Une haute atmosphère sous haute surveillance…
Picasso est un satellite de 3,5 kilos développé sous la direction l’Institut royal d’Aéronomie Spatiale de Belgique (IASB). Ce « PICosatellite for Atmospheric and Space Science Observations » a été construit en en partenariat avec AAC Clyde Space Ltd (Royaume-Uni), l’ESA (l’Agence spatiale européenne), le VTT Technical Research Center (Finlande) et le Centre spatial de Liège (Belgique).
Pendant deux ans, depuis son orbite passant au-dessus des pôles de la Terre, à une altitude de 530 km environ, il va étudier l’atmosphère terrestre et sa composition grâce à ses deux instruments scientifiques.
L’instrument VISION (Visible Spectral Imager for Occultation and Nightglow) est un spectromètre imageur miniaturisé. Mis au point par le partenaire finlandais, sa caméra mesurera la lumière visible du Soleil (de 430 à 800 nm), durant son passage dans l’atmosphère terrestre, lors des levers et des couchers du Soleil.

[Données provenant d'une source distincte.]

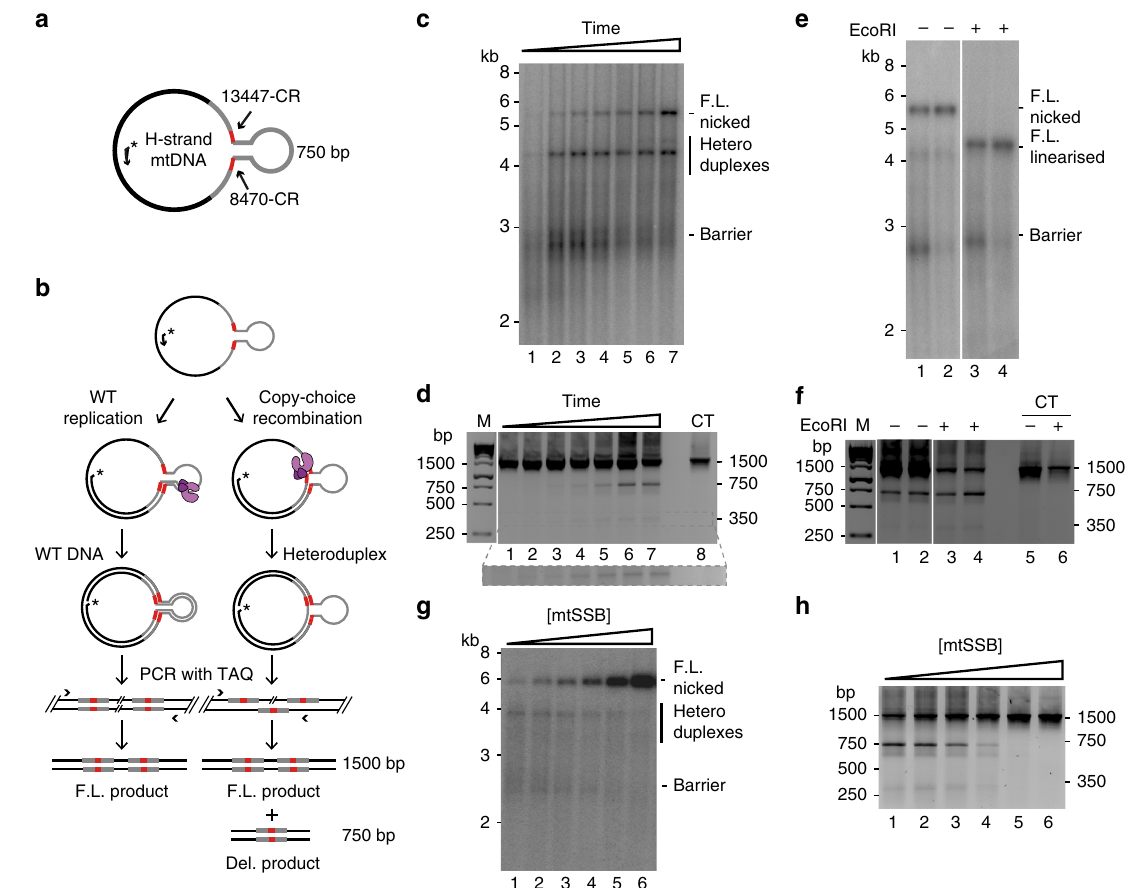
Fig. 2 Deletion formation during L-strand synthesis. a Schematic representation of the barrier template (T1). The template contains two stretches of the mtDNA H-strand (each stretch ∼ 600 bp, indicated in grey) including the 13-bp common repeats, 8470-CR and 13447-CR (indicated in red). A GC-rich inverted repeat is inserted at the 3 ′ -end of 8470-CR and 5 ′ -end of 13447-CR to form a hairpin structure that functions as a replication barrier. A 32 P- labelled primer for initiation of L-strand synthesis is annealed to the ssDNA template. b Schematic representation of the assay. POL γ (purple) initiates L-strand synthesis from a 32 P-labelled primer. If copy-choice recombination occurs during replication, a heteroduplex molecule is formed, containing one full-length H-strand and a deleted L-strand. The heteroduplex can be identi fi ed by PCR analysis, generating a shorter PCR product (750 bp) in addition to the full-length product of 1500 bp. c A time course (2.5, 5, 10, 15, 20, 30, 60 min) experiment of L-strand mtDNA synthesis was performed as described in Methods. The size markers are linearized dsDNA. d The reactions in panel c were analysed by PCR as described in panel b. The lower panel shows an expanded image of the boxed 350-bp region that has been further exposed. CT — control: single-stranded DNA template. e L-strand DNA synthesis incubated for 30 min (lanes 1 and 3) or 60 min (lanes 2 and 4) as in panel c , but before (lanes 1 and 2) and after EcoRI treatment (lanes 3 and 4). f The reactions in panel e were analysed by PCR. The double-stranded barrier plasmid before (lane 5) and after linearization with EcoRI (lane 6) was used as a control (CT). g L-strand DNA synthesis was performed as in panel c, but in the presence of increasing mtSSB concentrations (0, 0.5, 1.25, 2.5, 5, 12.5 nM calculated as tetramers). h The reactions in panel g analysed by PCR. Source data are provided as a Source Data fi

Avec cette mesure, les scientifiques, dont le Dr Didier Fussen, de l’Institut d’Aéronomie Spatiale de Belgique, qui est le chercheur principal concernant cet instrument, pourront en déduire des informations sur la distribution verticale de l’ozone dans la stratosphère. Celui-ci joue notamment un rôle dans la protection de la Terre et de ses habitants face aux UV du Soleil.
Le second instrument présent sur le satellite Picasso a été baptisé SLP: les initiales de « Sweeping Langmuir Probe ». Quatre sondes Langmuir en forme d’aiguille le composent. Elles peuvent détecter de faibles courants électriques. De quoi permettre aux chercheurs de déterminer la densité électronique et la température dans l’environnement direct du satellite. Ces informations devraient permettre de mieux comprendre comment interagissent la magnétosphère et l’ionosphère.
Un thermomètre spatial pour la planète
Le second CubeSat belge, Simba, a été mis au point par l’Institut Royal Météorologique (IRM), en collaboration avec la KULeuven. Simba (« Sun-earth IMBAlance ») s’intéresse au bilan radiatif de la Terre. C’est une sorte de thermomètre spatial destiné à prendre la température de la planète.
En réalité, Simba va s’intéresser à la différence entre le rayonnement solaire qui atteint la Terre et celui qui est réémis par la planète. Pour mesurer ce rayonnement au sommet de l’atmosphère, le satellite est équipé d’un radiomètre.
« L’origine principale du changement climatique résulte de la quantité croissante de chaleur provenant du Soleil qui est retenue dans notre système atmosphérique », indique le Dr Stijn Nevens, de l’IRM (https://www.meteo.be). « Pour le quantifier directement, nous devons mesurer la quantité d’énergie solaire que la Terre reçoit (l’irradiation solaire totale) et la quantité de cette énergie qui est réfléchie par la surface et l’atmosphère de la Terre, ou qui est rayonnée sous forme d’énergie thermique de plus grande longueur d’onde. En soustrayant le second du premier, on obtient un chiffre dénotant le bilan radiatif de la Terre, soit la quantité d’énergie conservée par la planète qui n’est ni réfléchie ni rayonnée ».
De tels radiomètres existent déjà. Soit ils mesurent l’énergie « entrante », en observant le Soleil, soit l’énergie « sortante », comme ceux qui équipent les satellites météorologiques d’Eumetsat. L’idée avec Simba est d’opérer cette double mesure au moyen d’un même instrument.
Avec ces deux CubeSats, les scientifiques belges espèrent pouvoir démontrer que de petits instruments scientifiques sont capables de livrer des données d’une grande qualité. De quoi réduire les coûts de prochaines grandes missions scientifiques spatiales.